Stated exercise a ::
In the records, from the first line up to and including the line with "family: Rubiaceae", swap "collection date" for "date collected" and write those lines out again with nothing else altered.

Source excerpt ::
Using cash savings, he recently purchased and renovated a house in a small Ontario town. He's about to sell his Toronto home, which should go for well over $1-million.

Feeling more comfortable about handling his portfolio on his own rather than working with an adviser, Paul also enrolled in TD Direct Investing. He attended some educational seminars and has been rebuilding his portfolio. He started with unloading certain mutual funds that had high fees and that didn't align with goal of income preservation rather than growth.

"The majority of my funds are fixed-income producing with some value capital growth equity and a high income-balanced fund," Paul says. "I'm still above book value, which is good."

He admits, however, that his next challenge is to determine how best to direct his money for the remainder of his retirement, which he plans on spending as a snowbird.

"When I get the cash from the sale of my home, I want to invest it as efficiently as I can," he says. "How do I invest with low risk but generate good cash flow in a way that's tax-efficient?

"I've been frugal all my life," he adds. "I'm going to fall into a big chunk of money and I don't want to waste it. I want to protect my nest egg from decline or decay."

Although it's going to take ongoing research to manage his money for the remainder of his retirement, he's not overly daunted.

"I'm actually quite excited about it," he says. "My situation has changed so drastically that I feel like the world is my oyster. If someone's going to make a mistake with my money, I'm quite happy to make that mistake myself."

Exercise data ::
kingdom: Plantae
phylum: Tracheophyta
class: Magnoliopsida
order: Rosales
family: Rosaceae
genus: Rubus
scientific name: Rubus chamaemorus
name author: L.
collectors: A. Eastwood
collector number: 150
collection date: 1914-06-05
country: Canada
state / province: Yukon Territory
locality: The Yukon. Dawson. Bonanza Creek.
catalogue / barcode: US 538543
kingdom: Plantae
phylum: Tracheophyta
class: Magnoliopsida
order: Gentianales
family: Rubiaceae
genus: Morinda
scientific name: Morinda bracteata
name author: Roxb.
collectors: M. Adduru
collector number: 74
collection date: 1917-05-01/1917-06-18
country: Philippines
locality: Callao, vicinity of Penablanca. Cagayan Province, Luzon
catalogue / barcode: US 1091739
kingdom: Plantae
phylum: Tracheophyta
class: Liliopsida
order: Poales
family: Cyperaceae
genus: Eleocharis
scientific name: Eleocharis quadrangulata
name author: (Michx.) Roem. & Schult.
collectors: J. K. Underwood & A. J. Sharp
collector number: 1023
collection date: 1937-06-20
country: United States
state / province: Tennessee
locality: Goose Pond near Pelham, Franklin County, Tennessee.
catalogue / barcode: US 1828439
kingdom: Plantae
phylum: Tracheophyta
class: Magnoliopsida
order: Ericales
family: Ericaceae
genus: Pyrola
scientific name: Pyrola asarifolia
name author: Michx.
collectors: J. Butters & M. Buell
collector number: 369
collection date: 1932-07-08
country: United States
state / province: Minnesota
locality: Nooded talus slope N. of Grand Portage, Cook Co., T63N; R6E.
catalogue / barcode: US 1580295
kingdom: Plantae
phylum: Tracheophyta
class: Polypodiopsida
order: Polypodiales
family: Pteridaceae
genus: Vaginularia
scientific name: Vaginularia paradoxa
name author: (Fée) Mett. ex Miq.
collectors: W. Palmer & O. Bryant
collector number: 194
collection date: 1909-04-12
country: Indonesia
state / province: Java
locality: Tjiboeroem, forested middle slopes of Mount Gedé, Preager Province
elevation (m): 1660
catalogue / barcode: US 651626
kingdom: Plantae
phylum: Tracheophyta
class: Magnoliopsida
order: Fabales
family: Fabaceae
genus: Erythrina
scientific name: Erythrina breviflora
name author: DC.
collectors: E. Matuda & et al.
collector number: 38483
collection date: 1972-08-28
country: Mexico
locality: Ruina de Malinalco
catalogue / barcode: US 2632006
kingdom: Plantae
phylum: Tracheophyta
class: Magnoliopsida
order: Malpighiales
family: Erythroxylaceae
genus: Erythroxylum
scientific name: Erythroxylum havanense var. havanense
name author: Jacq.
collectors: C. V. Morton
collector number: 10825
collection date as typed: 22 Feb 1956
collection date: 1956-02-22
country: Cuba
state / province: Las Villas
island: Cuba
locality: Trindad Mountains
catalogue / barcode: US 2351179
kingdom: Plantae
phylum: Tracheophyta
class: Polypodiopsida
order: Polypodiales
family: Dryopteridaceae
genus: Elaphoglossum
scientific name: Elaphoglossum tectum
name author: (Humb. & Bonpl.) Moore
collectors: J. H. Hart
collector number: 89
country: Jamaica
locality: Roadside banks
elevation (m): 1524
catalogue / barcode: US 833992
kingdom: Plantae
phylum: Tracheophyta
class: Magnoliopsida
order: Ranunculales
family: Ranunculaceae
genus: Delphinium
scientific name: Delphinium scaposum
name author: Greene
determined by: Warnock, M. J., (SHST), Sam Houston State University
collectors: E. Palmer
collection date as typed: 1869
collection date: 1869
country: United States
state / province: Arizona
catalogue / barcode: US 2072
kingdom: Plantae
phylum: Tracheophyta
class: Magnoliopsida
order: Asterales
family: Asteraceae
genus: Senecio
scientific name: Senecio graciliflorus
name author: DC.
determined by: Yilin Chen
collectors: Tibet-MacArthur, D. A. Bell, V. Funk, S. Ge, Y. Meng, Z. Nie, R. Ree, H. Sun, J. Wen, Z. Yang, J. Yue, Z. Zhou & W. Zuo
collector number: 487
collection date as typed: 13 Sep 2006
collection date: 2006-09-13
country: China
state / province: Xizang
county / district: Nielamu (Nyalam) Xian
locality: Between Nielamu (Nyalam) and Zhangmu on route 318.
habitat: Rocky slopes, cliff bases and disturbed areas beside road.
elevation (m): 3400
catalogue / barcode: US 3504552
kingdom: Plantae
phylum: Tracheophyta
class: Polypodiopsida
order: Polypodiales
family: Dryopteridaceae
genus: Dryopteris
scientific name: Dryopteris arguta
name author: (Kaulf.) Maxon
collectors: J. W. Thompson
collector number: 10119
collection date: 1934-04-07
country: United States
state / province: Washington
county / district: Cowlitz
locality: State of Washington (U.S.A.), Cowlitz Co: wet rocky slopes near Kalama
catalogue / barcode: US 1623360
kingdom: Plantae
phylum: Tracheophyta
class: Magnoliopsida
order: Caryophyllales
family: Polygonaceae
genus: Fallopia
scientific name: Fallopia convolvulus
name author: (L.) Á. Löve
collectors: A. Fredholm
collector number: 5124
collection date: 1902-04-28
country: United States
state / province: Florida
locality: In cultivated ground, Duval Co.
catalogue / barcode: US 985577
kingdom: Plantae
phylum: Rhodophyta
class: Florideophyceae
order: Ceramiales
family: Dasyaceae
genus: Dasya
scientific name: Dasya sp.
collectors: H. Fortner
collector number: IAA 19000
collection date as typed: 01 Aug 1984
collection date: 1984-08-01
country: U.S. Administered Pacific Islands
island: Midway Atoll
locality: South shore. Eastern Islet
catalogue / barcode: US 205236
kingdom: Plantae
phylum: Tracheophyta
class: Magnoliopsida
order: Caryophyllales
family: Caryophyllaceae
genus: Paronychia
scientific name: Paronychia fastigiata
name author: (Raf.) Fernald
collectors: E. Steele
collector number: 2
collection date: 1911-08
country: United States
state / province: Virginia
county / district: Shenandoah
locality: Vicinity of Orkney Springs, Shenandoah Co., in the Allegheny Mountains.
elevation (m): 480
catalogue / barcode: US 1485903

Stated exercise b ::
Answer these from the excerpt about Paul's retirement finances:
(i) Which service did Paul enroll in to handle his portfolio on his own?
(ii) As what does he plan to spend the rest of his retirement?
(iii) Where is the house he bought and renovated with cash savings?

Complete response a ::
kingdom: Plantae
phylum: Tracheophyta
class: Magnoliopsida
order: Rosales
family: Rosaceae
genus: Rubus
scientific name: Rubus chamaemorus
name author: L.
collectors: A. Eastwood
collector number: 150
date collected: 1914-06-05
country: Canada
state / province: Yukon Territory
locality: The Yukon. Dawson. Bonanza Creek.
catalogue / barcode: US 538543
kingdom: Plantae
phylum: Tracheophyta
class: Magnoliopsida
order: Gentianales
family: Rubiaceae

Complete response b ::
(i) TD Direct Investing
(ii) As a snowbird
(iii) In a small Ontario town